Brick rhs-client12:/rhs/bricks/b2
Number of entries: 1
/ping_pong_testfile

root@rhs-client11 [Oct-25-2013- 9:33:57] >ps -ef | grep glusterfsd
root      1272     1  2 09:27 ?        00:00:08 /usr/sbin/glusterfsd -s rhs-client11 --volfile-id vol_rep.rhs-client11.rhs-bricks-b1 -p /var/lib/glusterd/vols/vol_rep/run/rhs-client11-rhs-bricks-b1.pid -S /var/run/fa6cf6fce4458a2be5fc60a4dc3bc11d.socket --brick-name /rhs/bricks/b1 -l /var/log/glusterfs/bricks/rhs-bricks-b1.log --xlator-option *-posix.glusterd-uuid=8b2090ab-c382-4c8a-85ea-ebab93df4c24 --brick-port 49153 --xlator-option vol_rep-server.listen-port=49153

root@rhs-client12 [Oct-25-2013- 9:35:09] >gluster v heal vol_rep info
Gathering list of entries to be healed on volume vol_rep has been successful 

Brick rhs-client11:/rhs/bricks/b1
Number of entries: 0

Brick rhs-client12:/rhs/bricks/b2
Number of entries: 0

root@rhs-client12 [Oct-25-2013- 9:35:13] >gluster v heal vol_rep info healed
Gathering list of healed entries on volume vol_rep has been successful 

Brick rhs-client11:/rhs/bricks/b1
Number of entries: 1
at                    path on brick
-----------------------------------
2013-10-25 09:35:10 <gfid:e85f328d-423e-4488-9a03-e018ee85db77>

Brick rhs-client12:/rhs/bricks/b2
Number of entries: 0

Expected results:
==================
1. The files which are self-healed should be reported under source storage node.

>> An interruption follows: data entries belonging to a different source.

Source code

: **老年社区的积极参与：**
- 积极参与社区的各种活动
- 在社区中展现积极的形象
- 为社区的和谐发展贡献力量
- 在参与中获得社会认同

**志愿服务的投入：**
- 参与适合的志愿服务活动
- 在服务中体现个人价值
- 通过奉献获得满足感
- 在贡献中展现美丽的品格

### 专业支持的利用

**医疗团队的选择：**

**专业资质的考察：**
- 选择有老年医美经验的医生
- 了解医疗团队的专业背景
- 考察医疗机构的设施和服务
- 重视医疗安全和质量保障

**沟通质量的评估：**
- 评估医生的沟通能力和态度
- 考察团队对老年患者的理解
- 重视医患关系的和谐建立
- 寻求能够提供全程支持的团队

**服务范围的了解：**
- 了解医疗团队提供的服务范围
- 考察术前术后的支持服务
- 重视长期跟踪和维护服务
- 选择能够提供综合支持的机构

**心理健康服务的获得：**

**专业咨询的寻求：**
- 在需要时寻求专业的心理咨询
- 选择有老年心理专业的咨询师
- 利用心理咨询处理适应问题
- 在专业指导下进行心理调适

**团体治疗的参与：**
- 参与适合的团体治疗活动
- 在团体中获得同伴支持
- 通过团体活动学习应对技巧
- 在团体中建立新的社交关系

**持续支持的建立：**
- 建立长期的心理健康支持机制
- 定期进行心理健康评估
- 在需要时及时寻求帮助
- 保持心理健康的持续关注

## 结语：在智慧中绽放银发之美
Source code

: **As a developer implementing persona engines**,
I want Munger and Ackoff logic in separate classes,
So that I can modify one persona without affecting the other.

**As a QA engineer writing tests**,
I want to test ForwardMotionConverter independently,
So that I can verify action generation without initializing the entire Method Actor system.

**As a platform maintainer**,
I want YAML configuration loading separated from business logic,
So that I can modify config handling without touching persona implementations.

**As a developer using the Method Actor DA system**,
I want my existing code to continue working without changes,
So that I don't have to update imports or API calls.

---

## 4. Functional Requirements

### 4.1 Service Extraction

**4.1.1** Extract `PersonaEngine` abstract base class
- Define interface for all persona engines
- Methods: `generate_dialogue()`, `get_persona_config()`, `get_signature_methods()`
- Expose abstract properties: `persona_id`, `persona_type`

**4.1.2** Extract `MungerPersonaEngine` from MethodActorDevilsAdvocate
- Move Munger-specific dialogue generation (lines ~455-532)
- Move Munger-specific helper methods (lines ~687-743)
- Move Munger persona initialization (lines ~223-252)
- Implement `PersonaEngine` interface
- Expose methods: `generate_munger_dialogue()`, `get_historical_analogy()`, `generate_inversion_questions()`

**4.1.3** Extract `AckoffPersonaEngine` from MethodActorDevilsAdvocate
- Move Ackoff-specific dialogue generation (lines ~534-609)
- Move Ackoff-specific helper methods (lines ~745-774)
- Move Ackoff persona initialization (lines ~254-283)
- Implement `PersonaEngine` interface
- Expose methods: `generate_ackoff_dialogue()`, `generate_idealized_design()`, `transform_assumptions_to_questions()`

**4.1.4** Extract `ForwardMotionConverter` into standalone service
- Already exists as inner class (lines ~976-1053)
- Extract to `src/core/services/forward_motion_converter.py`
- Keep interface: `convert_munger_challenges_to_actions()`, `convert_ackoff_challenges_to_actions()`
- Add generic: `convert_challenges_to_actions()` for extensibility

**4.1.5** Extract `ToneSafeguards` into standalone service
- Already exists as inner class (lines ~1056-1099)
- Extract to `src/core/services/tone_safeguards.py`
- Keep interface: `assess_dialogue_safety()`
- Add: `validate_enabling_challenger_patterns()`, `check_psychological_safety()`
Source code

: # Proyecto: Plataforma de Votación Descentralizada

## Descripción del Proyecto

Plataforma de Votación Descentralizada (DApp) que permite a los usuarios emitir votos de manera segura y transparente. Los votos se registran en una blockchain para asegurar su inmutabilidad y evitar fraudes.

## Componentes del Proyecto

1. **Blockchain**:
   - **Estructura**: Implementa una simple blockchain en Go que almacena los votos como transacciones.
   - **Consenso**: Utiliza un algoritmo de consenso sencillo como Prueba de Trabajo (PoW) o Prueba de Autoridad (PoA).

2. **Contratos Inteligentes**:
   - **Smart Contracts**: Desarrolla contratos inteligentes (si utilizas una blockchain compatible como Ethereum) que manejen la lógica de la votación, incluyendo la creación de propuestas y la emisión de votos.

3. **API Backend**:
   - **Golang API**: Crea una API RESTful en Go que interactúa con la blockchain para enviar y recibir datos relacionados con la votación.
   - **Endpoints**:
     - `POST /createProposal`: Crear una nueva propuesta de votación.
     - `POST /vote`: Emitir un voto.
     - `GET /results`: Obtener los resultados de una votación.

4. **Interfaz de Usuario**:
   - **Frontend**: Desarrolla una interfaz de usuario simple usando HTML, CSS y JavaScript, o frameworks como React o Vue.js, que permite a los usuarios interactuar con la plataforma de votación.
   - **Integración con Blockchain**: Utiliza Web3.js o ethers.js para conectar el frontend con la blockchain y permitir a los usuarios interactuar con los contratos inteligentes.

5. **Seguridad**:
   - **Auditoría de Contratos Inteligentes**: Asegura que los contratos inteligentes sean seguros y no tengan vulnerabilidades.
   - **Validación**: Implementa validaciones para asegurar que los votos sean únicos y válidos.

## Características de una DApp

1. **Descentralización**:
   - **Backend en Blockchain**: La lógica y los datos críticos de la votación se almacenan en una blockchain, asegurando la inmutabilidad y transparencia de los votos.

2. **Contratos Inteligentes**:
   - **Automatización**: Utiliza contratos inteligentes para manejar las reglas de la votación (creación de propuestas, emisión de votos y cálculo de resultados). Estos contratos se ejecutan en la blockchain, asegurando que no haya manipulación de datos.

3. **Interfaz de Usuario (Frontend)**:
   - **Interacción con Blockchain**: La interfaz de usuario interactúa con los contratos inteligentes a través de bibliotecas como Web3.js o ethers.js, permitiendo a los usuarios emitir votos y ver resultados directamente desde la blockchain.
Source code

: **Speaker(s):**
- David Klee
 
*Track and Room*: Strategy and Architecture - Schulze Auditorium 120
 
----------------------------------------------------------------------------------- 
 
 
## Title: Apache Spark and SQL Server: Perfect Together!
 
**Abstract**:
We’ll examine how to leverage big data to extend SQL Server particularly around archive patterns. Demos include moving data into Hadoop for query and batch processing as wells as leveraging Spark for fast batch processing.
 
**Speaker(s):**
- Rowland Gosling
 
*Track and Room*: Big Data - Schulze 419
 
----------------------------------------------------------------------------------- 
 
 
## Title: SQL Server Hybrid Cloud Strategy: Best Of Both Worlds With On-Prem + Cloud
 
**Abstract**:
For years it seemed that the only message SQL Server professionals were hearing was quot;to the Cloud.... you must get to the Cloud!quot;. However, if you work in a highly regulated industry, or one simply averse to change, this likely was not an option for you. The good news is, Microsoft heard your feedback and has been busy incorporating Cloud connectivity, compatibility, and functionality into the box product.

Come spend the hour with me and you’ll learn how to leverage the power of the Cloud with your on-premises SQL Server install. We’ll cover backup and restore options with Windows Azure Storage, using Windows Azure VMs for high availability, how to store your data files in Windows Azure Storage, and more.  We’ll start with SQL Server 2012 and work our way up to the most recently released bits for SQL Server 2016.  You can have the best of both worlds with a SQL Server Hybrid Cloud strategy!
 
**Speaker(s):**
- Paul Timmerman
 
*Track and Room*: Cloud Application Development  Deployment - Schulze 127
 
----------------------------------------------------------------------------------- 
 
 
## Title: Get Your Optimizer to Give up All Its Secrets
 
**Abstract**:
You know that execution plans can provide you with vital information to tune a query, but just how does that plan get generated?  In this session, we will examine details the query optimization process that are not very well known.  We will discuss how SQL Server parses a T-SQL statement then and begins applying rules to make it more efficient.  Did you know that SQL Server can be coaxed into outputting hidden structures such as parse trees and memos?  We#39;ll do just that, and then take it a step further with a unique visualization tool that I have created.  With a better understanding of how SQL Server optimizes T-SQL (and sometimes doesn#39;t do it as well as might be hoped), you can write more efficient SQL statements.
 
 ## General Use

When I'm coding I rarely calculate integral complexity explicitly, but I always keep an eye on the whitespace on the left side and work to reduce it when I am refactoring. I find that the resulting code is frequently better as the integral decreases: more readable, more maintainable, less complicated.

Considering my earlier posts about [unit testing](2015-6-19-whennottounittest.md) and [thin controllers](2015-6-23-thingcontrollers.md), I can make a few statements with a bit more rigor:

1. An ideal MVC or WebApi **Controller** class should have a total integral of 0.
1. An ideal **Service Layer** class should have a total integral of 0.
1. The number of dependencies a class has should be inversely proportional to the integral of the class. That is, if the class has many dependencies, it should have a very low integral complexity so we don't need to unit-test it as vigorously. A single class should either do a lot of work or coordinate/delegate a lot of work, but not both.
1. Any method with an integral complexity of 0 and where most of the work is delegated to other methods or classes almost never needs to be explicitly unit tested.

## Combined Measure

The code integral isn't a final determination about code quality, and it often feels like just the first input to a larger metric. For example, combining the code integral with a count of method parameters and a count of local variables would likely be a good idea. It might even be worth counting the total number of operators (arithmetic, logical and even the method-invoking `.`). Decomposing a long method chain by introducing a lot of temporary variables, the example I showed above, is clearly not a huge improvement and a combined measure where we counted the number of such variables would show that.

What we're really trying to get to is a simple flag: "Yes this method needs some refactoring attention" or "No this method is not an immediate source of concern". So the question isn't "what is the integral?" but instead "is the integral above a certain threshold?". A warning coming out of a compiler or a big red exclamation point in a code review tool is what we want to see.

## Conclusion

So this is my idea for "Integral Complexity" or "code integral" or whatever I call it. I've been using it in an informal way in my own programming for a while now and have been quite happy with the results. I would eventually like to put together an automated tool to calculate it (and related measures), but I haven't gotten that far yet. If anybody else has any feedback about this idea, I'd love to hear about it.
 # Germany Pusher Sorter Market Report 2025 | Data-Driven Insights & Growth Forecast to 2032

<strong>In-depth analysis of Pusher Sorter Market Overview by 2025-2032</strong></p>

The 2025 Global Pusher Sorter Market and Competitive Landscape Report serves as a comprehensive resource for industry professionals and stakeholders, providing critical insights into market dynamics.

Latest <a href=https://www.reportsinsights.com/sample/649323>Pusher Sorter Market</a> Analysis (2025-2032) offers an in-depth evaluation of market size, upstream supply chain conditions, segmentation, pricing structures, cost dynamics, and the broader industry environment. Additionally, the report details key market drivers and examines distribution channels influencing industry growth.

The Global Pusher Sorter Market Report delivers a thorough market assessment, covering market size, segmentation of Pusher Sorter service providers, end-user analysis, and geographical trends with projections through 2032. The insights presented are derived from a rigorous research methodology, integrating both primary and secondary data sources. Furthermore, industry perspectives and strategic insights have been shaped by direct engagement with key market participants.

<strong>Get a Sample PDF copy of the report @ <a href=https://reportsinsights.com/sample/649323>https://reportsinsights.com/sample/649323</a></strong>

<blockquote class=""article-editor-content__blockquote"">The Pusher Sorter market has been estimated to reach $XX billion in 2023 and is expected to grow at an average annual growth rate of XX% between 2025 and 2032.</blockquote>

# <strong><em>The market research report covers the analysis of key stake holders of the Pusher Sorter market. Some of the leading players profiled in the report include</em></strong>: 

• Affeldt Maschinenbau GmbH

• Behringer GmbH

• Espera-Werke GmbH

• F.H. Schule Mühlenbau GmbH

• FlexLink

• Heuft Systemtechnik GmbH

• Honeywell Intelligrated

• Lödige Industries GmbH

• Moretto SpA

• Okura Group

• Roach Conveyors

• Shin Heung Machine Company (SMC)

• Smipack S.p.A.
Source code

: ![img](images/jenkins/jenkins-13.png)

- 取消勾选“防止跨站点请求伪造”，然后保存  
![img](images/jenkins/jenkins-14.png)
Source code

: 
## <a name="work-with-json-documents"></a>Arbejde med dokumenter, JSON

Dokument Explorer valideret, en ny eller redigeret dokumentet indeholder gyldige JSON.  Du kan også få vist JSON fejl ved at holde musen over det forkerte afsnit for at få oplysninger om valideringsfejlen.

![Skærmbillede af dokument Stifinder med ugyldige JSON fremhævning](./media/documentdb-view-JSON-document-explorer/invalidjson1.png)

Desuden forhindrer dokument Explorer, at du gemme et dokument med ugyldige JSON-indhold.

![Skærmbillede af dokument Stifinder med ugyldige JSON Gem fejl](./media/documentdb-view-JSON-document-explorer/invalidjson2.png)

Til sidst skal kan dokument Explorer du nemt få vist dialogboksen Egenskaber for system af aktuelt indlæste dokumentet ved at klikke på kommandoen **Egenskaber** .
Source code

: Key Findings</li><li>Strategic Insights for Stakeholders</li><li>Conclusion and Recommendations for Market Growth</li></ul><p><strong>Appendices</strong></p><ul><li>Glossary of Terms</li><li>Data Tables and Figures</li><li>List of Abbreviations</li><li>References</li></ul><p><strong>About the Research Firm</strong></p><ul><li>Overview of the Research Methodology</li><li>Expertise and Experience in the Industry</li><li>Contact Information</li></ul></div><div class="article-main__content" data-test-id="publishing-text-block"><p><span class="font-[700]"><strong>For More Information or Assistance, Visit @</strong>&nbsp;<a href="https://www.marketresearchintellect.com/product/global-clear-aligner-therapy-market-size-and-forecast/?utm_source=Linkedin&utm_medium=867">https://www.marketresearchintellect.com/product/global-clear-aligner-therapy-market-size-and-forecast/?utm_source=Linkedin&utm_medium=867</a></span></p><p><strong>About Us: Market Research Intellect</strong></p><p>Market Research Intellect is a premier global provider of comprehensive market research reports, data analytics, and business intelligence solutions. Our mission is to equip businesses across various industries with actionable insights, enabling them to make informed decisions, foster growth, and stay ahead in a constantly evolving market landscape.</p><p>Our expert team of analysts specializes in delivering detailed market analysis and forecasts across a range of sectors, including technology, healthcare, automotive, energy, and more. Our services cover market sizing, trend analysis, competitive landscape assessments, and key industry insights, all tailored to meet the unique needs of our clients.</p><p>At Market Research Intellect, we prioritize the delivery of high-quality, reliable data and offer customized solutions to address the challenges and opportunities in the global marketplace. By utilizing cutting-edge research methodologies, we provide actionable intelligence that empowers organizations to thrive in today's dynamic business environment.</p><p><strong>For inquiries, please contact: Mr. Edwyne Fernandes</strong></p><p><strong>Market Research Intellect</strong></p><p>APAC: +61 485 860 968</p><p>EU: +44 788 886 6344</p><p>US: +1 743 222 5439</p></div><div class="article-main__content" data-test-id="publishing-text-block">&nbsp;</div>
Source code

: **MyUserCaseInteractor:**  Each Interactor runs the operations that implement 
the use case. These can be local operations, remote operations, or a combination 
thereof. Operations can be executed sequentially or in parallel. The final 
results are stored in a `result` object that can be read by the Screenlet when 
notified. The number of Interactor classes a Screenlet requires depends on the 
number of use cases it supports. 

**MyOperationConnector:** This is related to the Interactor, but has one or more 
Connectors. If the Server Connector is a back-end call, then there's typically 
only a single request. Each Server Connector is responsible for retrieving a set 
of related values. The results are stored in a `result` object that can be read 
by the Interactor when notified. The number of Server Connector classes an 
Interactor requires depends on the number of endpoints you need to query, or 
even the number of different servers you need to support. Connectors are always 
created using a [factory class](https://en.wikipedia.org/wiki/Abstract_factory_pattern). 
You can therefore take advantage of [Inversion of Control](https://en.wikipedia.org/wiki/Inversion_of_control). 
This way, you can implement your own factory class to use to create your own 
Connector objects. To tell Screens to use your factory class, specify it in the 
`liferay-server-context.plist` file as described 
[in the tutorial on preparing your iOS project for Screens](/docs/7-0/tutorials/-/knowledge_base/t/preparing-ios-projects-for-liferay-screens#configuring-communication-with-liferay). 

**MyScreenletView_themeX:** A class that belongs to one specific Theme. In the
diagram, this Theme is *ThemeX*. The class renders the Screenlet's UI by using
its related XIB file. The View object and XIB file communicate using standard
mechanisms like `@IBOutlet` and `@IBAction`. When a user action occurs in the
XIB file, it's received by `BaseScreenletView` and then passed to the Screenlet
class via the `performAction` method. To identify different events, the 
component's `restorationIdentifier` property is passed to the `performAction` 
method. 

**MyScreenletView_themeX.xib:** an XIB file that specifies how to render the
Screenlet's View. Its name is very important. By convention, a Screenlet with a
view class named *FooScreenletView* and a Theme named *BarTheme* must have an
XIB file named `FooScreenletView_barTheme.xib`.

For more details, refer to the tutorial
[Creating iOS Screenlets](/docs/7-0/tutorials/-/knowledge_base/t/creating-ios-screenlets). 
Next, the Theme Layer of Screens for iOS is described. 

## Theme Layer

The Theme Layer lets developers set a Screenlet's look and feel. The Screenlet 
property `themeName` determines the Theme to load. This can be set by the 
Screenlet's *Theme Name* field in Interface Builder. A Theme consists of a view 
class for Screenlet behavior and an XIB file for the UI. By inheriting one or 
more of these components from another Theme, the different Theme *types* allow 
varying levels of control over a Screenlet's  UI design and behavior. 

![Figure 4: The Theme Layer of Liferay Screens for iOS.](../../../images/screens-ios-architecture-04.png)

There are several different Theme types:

2. The file healed information should be reported in source glustershd.log file.

Comment 1 spandura 2013-10-25 10:52:20 UTC
Created attachment 816078 [details]
SOS Reports

Comment 3 spandura 2014-06-11 05:26:43 UTC
The command "gluster volume heal <volume_name> info healed" is not supported anymore from the gluster build : 

"[root@rhs-client11 ~]# gluster --version
glusterfs 3.6.0.15 built on Jun  9 2014 11:03:54"

Refer to bug : https://bugzilla.redhat.com/show_bug.cgi?id=1104486

Hence this bug is not valid anymore. Moving the bug to CLOSED state.